There have been countless players from the Nippon Professional Baseball and the Far East in general that have simply struggled to adapt to Major League Baseball once they reach it. Some find sustained success and become familiar names and everyday players. Then there is Seattle Mariners legend Ichiro Suzuki.
In 2001, Ichiro would make the jump to the majors and not only find success, but would be considered as one of the the greatest all-around players in the world.
In 2001, Seattle Mariners star Ichiro would win the MVP, Rookie of the Year, Gold Glove, a batting title and was an All-Star Selection
He did come into the league at 27 years old with nine years of NPB experience. While Japanese baseball has plenty of talent and is highly competitive, there is still a talent gap between the two leagues. Likewise, he was having to deal with lifestyle changes and a language barrier. He certainly was a rookie on the other side of the world.

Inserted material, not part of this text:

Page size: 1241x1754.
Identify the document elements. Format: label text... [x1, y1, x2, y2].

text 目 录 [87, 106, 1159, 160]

Watching Ichiro captivate the league with his unorthodox stance and iconic running swing at the time was so fresh to witness. Not only was it different, but he was owning the league doing it.

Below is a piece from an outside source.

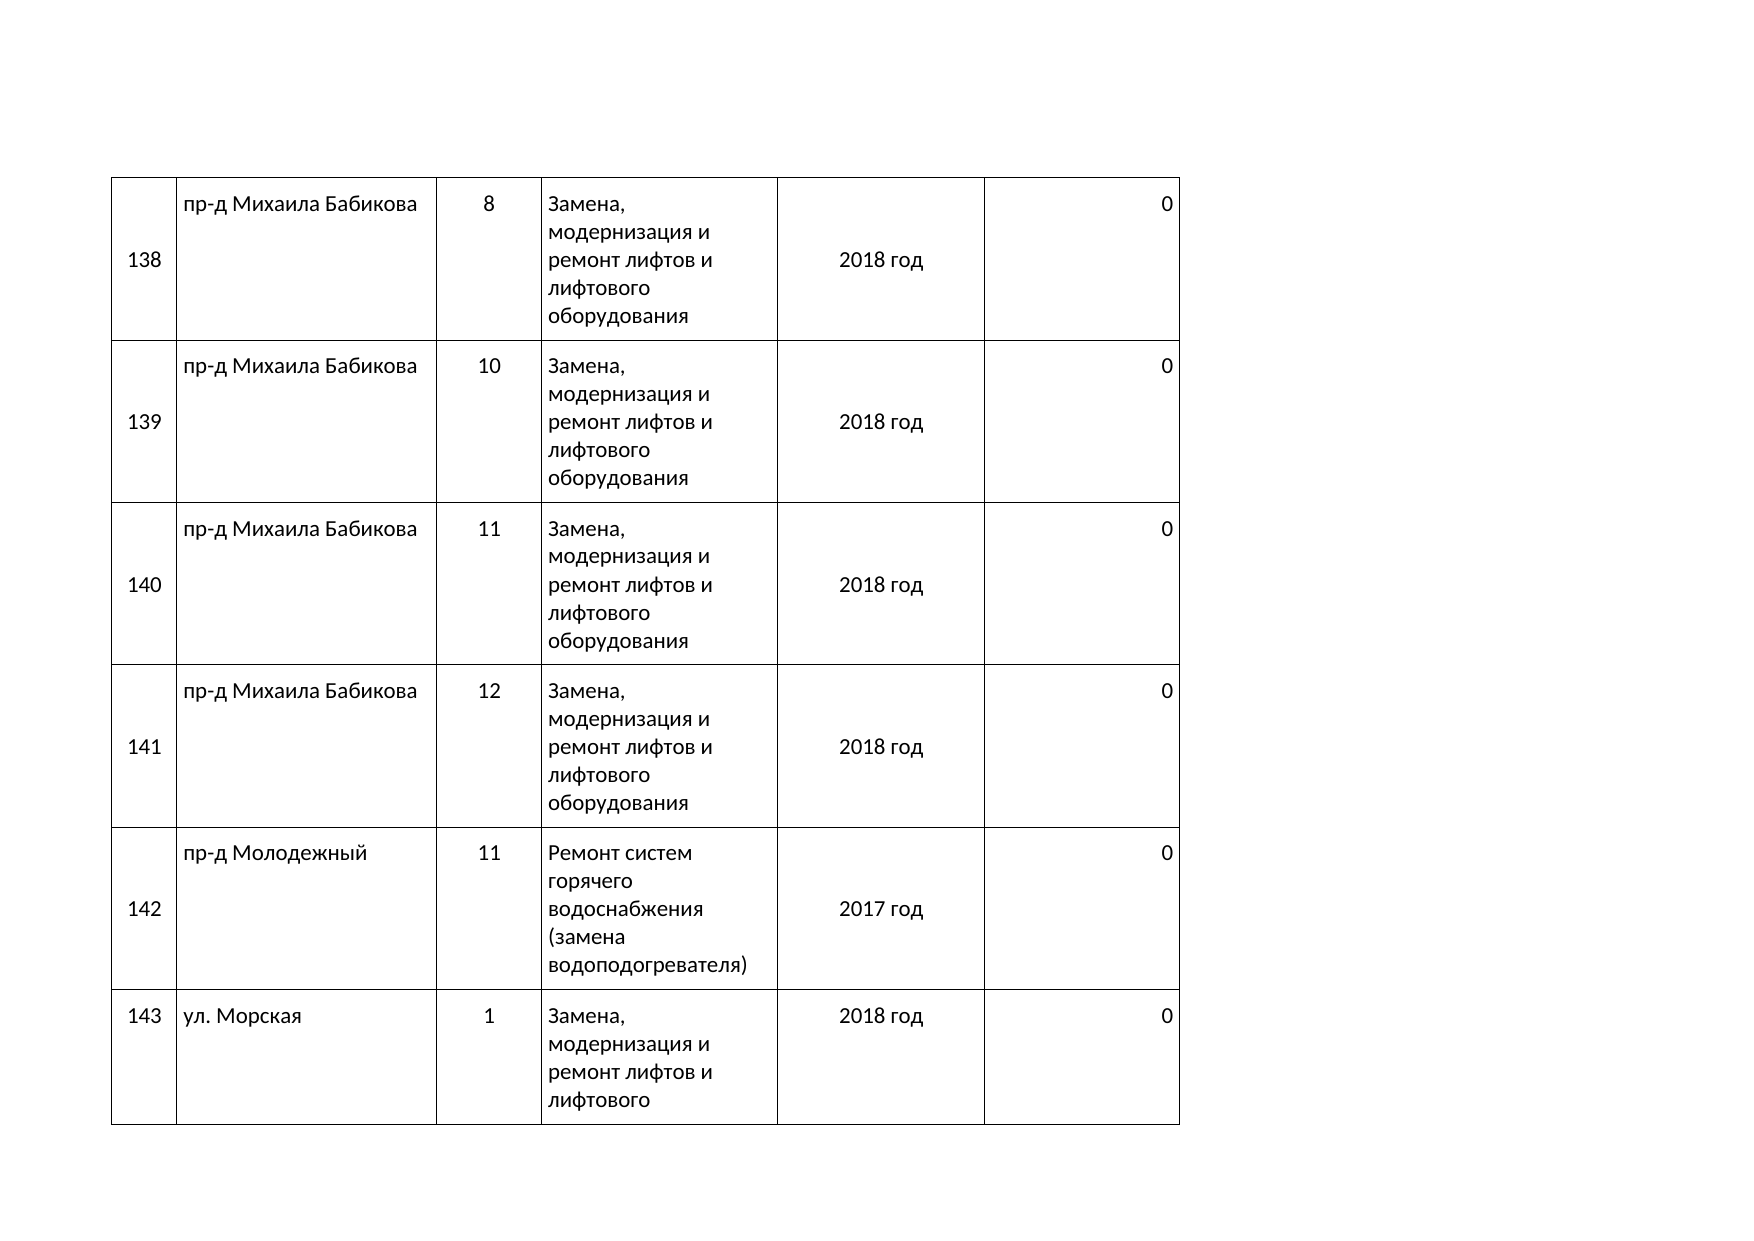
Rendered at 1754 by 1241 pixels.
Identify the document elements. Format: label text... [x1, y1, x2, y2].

In hindsight, it’s fascinating to see the bigger picture of Ichiro’s career knowing that his first year wasn’t an anomaly. He would end up doing this in the MLB for the next decade and then some.
To add to the legend of Ichiro’s performance in his first year in MLB, the Mariners would win a historic 116 games. He was the main difference, the catalyst of their offensive attack. No one had fingerprints all over those wins more than Ichiro.

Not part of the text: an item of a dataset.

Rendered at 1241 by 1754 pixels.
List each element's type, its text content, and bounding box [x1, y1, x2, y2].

Although he is best known for his legendary pure hitting, he would also be equally as impressive in the field. He became known for having one of the best outfield arms in baseball history. Combined with impeccable range factor and flyball route efficiency, Ichiro was a sight to behold in right field as well. In the 152 games played in right field, logging 1300+ innings, Ichiro would commit just one error.
A paragraph won’t do Ichiro’s offensive numbers that year justice. He was so good that year that a list has to be made: (Bold indicates led Majors)
- .350 Batting Average
- 8 HRs
- 69 RBIs
- 242 Hits
- 56 Stolen Bases
- .838 OPS
- At Bats (692) and Plate Appearances (738)
- 127 Runs
- 34 Doubles
- 8 Triples
- 316 Total Bases
Ichiro stuck out 53 times over the course of the season, meaning he had more stolen bases than strikeouts. The sheer amount of baseball he played, combined with his minuscule number of strikeouts, resulted in a staggering 13.1 at bats per strikeout ratio.
Due to Seattle’s 116 wins, Ichiro found October baseball much easier than others have in their first campaign. His first ever MLB postseason series saw Ichiro catch absolute fire as he was 12 for 20 vs Cleveland in the series without a strikeout.
Perhaps even more powerful than Ichiro’s introductory year to America was the influence he would have on America’s youth. Tons of kids would soon have Ichiro’s poster on their walls, imitating his unique swing, and patterning their game after him. Who else came into the league from the very start and made a bigger impact on the sport? Babe Ruth? Ted Williams? Ty Cobb? Shohei Ohtani? Pretty decent company.
We’re all experiencing and witnessing Ohtani’s immense talent, who also hit the ground running in MLB. While he is a completely different player enticing the league in his own unique way, one can’t help but be reminded of the last time a Japanese player traveled halfway around the world to play baseball better than anyone on the planet. The next unanimous Cooperstown selection might not be such a mystery, and Ichiro didn’t make that decision very hard, from the very start.